O GLOBO – 28/10/2018

IGOR MELLO
Os principais temas explorados por notícias falsas tiveram um alcance significativo nas redes durante a reta final da campanha, mostra um estudo feito pela Diretoria de Análises de Políticas Públicas da Fundação Getulio Vargas (FGVDAPP). As notícias sobre fraudes na eleição lideraram a repercussão no Facebook, no Twitter e no YouTube, seguida pela discussão sobre o “kit gay”. Os boatos sobre a confiabilidade da urna eletrônica e supostas fraudes nas eleições monopolizaram as discussões no YouTube.
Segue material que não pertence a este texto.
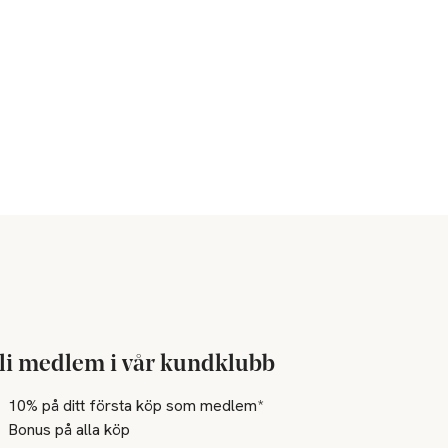
li medlem i vår kundklubb
10% på ditt första köp som medlem*
Bonus på alla köp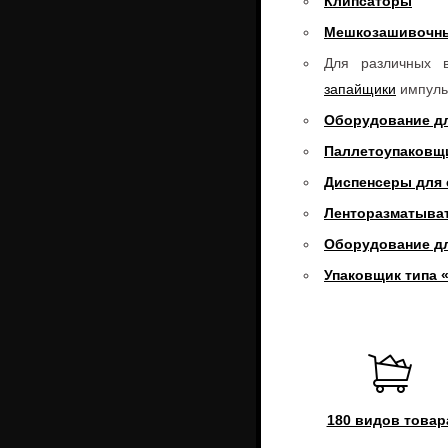
Клипсаторы
Мешкозашивочн
Для различных в
запайщики
импуль
Оборудование дл
Паллетоупаковщ
Диспенсеры для 
Ленторазматыва
Оборудование д
Упаковщик типа 
180 видов товар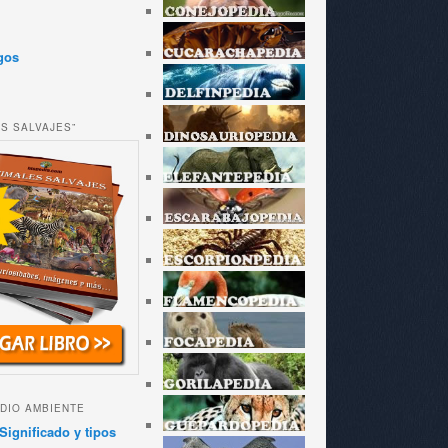
gos
ES SALVAJES”
DIO AMBIENTE
Significado y tipos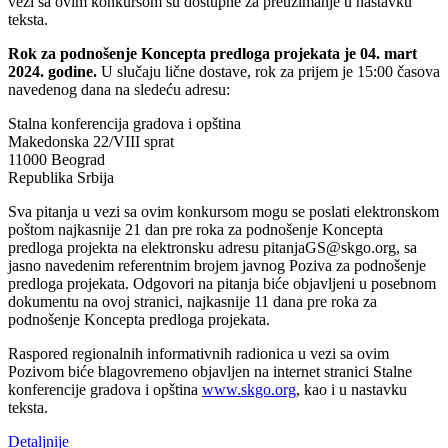
vezi sa ovim konkursom su dostupne za preuzimanje u nastavku
teksta.
Rok za podnošenje Koncepta predloga projekata je 04. mart
2024. godine.
U slučaju lične dostave, rok za prijem je 15:00 časova
navedenog dana na sledeću adresu:
Stalna konferencija gradova i opština
Makedonska 22/VIII sprat
11000 Beograd
Republika Srbija
Sva pitanja u vezi sa ovim konkursom mogu se poslati elektronskom
poštom najkasnije 21 dan pre roka za podnošenje Koncepta
predloga projekta na elektronsku adresu pitanjaGS@skgo.org, sa
jasno navedenim referentnim brojem javnog Poziva za podnošenje
predloga projekata. Odgovori na pitanja biće objavljeni u posebnom
dokumentu na ovoj stranici, najkasnije 11 dana pre roka za
podnošenje Koncepta predloga projekata.
Raspored regionalnih informativnih radionica u vezi sa ovim
Pozivom biće blagovremeno objavljen na internet stranici Stalne
konferencije gradova i opština
www.skgo.org
, kao i u nastavku
teksta.
Detaljnije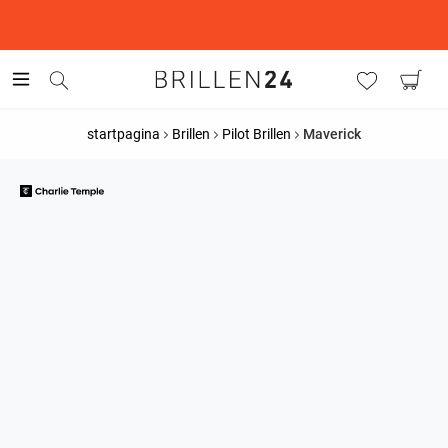
This is the Promotion Bar Text placeholder, loading promotion
data...
startpagina
Brillen
Pilot Brillen
Maverick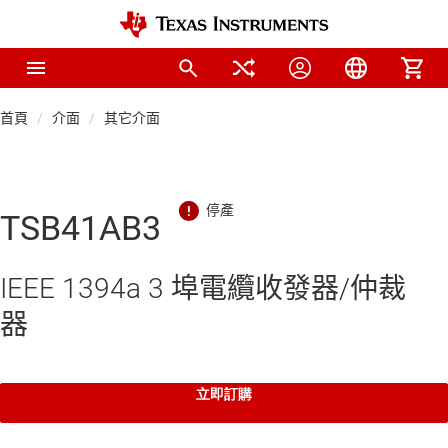
首頁
介面
其它介面
TSB41AB3
IEEE 1394a 3 埠電纜收發器/仲裁
器
立即訂購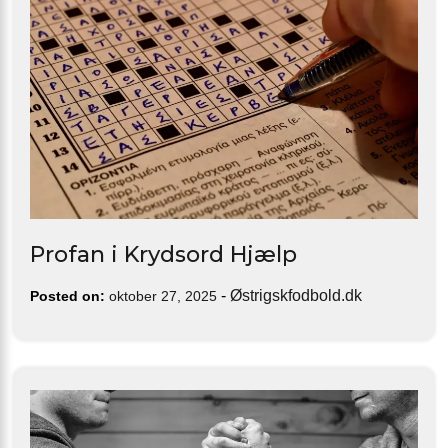
Profan i Krydsord Hjælp
-
Østrigskfodbold.dk
Posted on:
oktober 27, 2025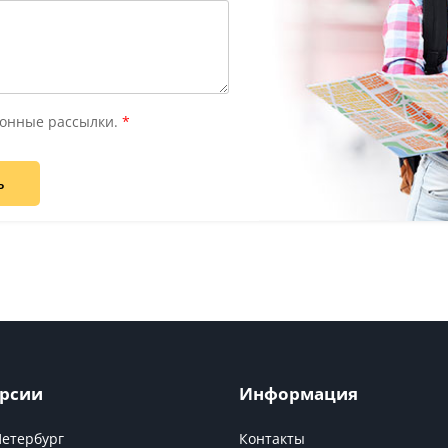
онные рассылки.
*
ь
рсии
Информация
Петербург
Контакты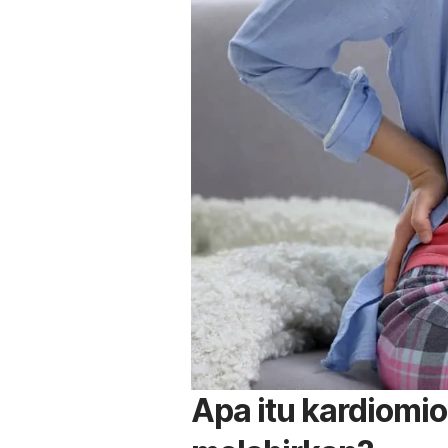
Apa itu kardiomio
Vídeos sobre o tema somaram mais de 37,5 milhões de visualizações. No Facebook, 50 links de notícias falsas sobre o assunto superaram 3,3 milhões de interações—soma de curtidas, comentários e compartilhamentos na rede social. Já no Twitter, houve 1,1 milhão de menções ao assunto, segundo os dados compilados pelos pesquisadores. Os boatos sobre o “kit gay” — suposta distribuição de livros sobre educação sexual para alunos de seis anos —tiveram ampla repercussão no Facebook e no Twitter. No primeiro, houve 2,3 milhões de interações, enquanto no microblog foi mencionado 1 milhão de vezes. Os dois boatos motivaram reações da Justiça Eleitoral. No caso da segurança das eleições, a presidente do Tribunal Superior Eleitoral (TSE), ministra Rosa Weber, convocou uma entrevista coletiva, durante o primeiro turno, para atestar a confiabilidade do sistema eleitoral, diante da avalanche de informações falsas sobre problemas com as urnas eletrônicas ao longo do dia de votação.

CARDÁPIO EXTENSO

Já a questão do “kit gay” motivou uma decisão do ministro Carlos Horbach, do TSE, que determinou a exclusão de vídeos divulgados no Facebook e YouTube por Jair Bolsonaro com acusações sobre a suposta distribuição do material em escolas públicas durante a gestão de Fernando Haddad (PT) à frente do Ministério da Educação. Outros temas frequentes para fake news tiveram repercussão muito menor nas redes. Estão entre eles a história de que a facada em Bolsonaro teria sido uma farsa para ocultar uma cirurgia contra um câncer; as alegações quanto ao conteúdo de um livro escrito por Haddad; ou a mudança da padroeira do Brasil, falsamente atribuída como uma proposta de Bolsonaro.

NOVA ERA

Para Marco Aurélio Ruediger, diretor da FGV-DAPP, a propagação de notícias falsas foi um fator importante para a definição dos campos político-ideológicos que polarizaram a eleição — o petismo e bolsonarismo. Ele afirma ainda que a repercussão desse tipo de informação tomou o espaço do debate propositivo. —Os boatos foram muito utilizados como uma distinção ideológica de um campo em relação ao outro. Tratam de temas de apelo emocional, mais simples de se entender. O que a análise traz de mais interessante é que a circulação muito grande desse tipo de informação falsa toma o espaço de outro tipo de notícia, que seria estratégica para o país. Foi um debate pobre —afirma. As notícias falsas contra Fernando Haddad tiveram repercussão muito maior nas redes sociais do que as que prejudicam Bolsonaro. Segundo Ruediger, isso não significa que a difusão de fake news seja uma exclusividade dos apoiadores do candidato do PSL, mas sim que sua rede de apoio é mais articulada do que a do petista. —Não é que seja um privilégio de Bolsonaro, a esquerda também tem seus ataques mais vulgares para atrair o eleitorado. Nessa conformação, a direita começou a ter mais espaço porque os temas que falam para o eleitorado brasileiro são conservadores, até em função da rejeição ao PT. Um campo utiliza as redes sociais de uma forma muito mais integrada e estratégica que o outro —explica. Ruediger não vê soluções fáceis para coibir de maneira apropriada a difusão de fake news, embora ache que o TSE deveria ter se preparado melhor para lidar com abusos, como o uso ilegal de disparos de mensagens em massa no WhatsApp. Porém, avalia que o cenário deve se manter inalterado após a eleição:

— Não termina nas eleições, acaba virando um elemento do processo político em qualquer país. Isso a que estamos assistindo não vai ser diferente do que veremos para a frente. A época dos marqueteiros e agências de publicidade dos governos é uma coisa do passado.